Most Holy Trinity by Ermes Dovico

Covid-19 frees Europe of its ecological illusions

The coronavirus crisis and the deadly realism its subjecting us to, is forcing Timmermans and von der Leyen to put their feet firmly back on the ground and privilege human and economic survival over expensive and ambitious plans that aim to achieve ecological utopia. Much of the Green New Deal will now be postponed to better times.

Creation 21_04_2020 Italiano Español

The coronavirus crisis and the deadly realism it’s subjecting us to, is forcing Timmermans and von der Leyen to put their feet firmly back on the ground and privilege human and economic survival to the enticements of Pied-piper Greta and her admiring followers.

According to a draft document published by Euractiv, in order to "release capacity" for action and intervention, the EU executive is preparing an updated work program for 2020, which is expected to be published on April 29. With regards to the Green Deal, the Commission would evaluate the following among the fundamental and non-extendable initiatives:

- Renewed Sustainable Finance Strategy (non-legislative);

  • 2030 Climate Target Plan (non-legislative, including impact assessment, third quarter 2020). However, due to the postponement of the UN climate conference in Glasgow (COP26), it could be delayed;
  • Renovation wave' (non-legislative, 3rd quarter 2020); "The renovation wave of (industrial economic) could be a key element of any post-COVID recovery plan because of its benefits for stimulating economic activity," the document states, suggesting that timing will be maintained.

Among the initiatives probably delayed to next year there could be:

  •  The European Climate Pact (non-legislative);
  • Review of the Non-Financial Reporting Directive;
  • "Farm to Fork" strategy (reform of agricultural production, non-legislative);
  • Offshore renewable energy (non-legislative);
  • EU Biodiversity Strategy for 2030 (non-legislative);
  • 8th Environmental Action Programm (legislative, article 192, paragraph 3, TFEU);
  • Chemical strategy for sustainability (non-legislative);
  • Strategy for sustainable and intelligent (non-legislative) mobility.
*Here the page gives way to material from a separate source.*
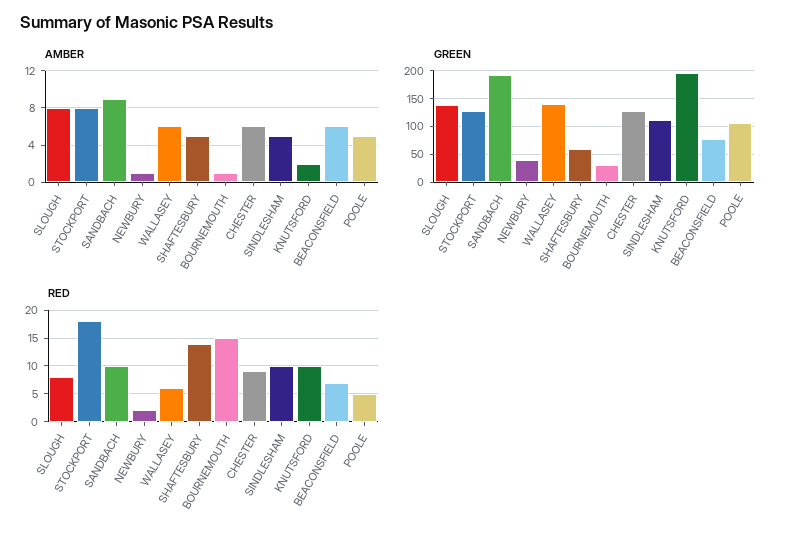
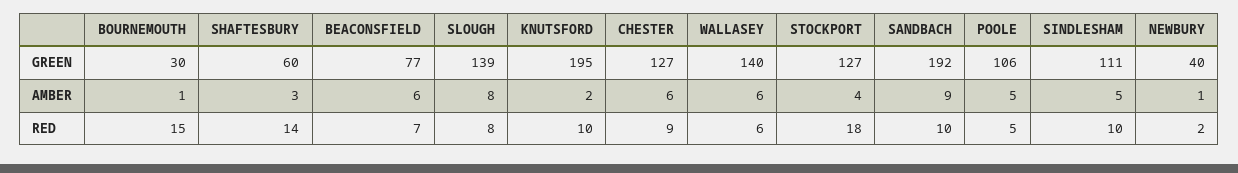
AMBER, STOCKPORT: 8 -> 4
AMBER, SHAFTESBURY: 5 -> 3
The other expensive Green Deal initiatives will certainly be postponed to 2021 or later, including:

  • New EU Strategy on Adaptation to Climate Change (non-legislative) and New EU Forestry Strategy (non-legislative);
  • Consumer empowerment initiatives for the ecological transition (legislative, including impact assessment, article 114 TFEU);
  • ReFuelEU Aviation (Fuels for sustainable aviation (legislative, including impact assessment, article 100, paragraph 2, TFEU and / or article 12, paragraph 1, TFEU, Q4 2020) and FuelEU Maritime (Green European Maritime Space (legislative, incl Impact assessment, Article 100 (2) TFEU and / or Article 192 (1) TFEU, 4th quarter 2020).

The German troop in the European Parliament last week called for a 'relaxation' of the green program and a shift in the timing of the Green Deal agenda. Confirming the change of 'heart', in the first draft of Germany's European Presidency program, from next July, there are no concrete targets for the Green Deal, with new initiatives only in the hydrogen sector. The German Council Presidency should have been particularly ambitious in terms of environmental protection, but realism and pragmatism appear to have prevailed also in Berlin.

In addition to the hydrogen energy development program, in the only two pages of the forthcoming German presidency, the action plan on the closed management of waste and the cycle of substances to be disposed of is mentioned and the possibility of discussion on the renewal of the chemical sector. The document also notes that the Council will monitor the offshore wind strategy, which will be announced by the Commission, and will reach agreement on a European regulatory framework for joint wind farm construction projects. So far Timmermans' complaints seem to have had no effect, his letter written with Bertrand Piccard, the powerful head of the Solar Impulse Foundation, in which they ask which Europe you want for the 'post coronavirus' only makes you laugh for its complete unrealism and numerous pathetic phrases about the ideal environment and nature.

What Europe do we want for the post coronavirus epidemic? The answer is obvious, a Europe in which there is work, without European bureaucracy and where solidarity goes beyond the rights of robins to fly in a clean sky. The same 11 signatory countries (Austria, Denmark, Finland, Italy, France, Latvia, Luxembourg, Portugal, Holland, Spain and France) of the document in which the European Commission is asked to put the Green Deal back at the center of its initiatives, but only after the solution of the Covid pandemic crisis 19, is proof of the dramatic hypocrisy and inadequacy of the political leadership we are all suffering under. The pandemic brings us all back to realism, that of saving lives and health today and that of being able to start working again for our well-being and the future of our children tomorrow. Fireflies and sardines? Let Timmermans and Greta continue to toy around with those, in the meantime we are pleased Europe seems to have come back to life, even if it’s out of necessity rather than virtue.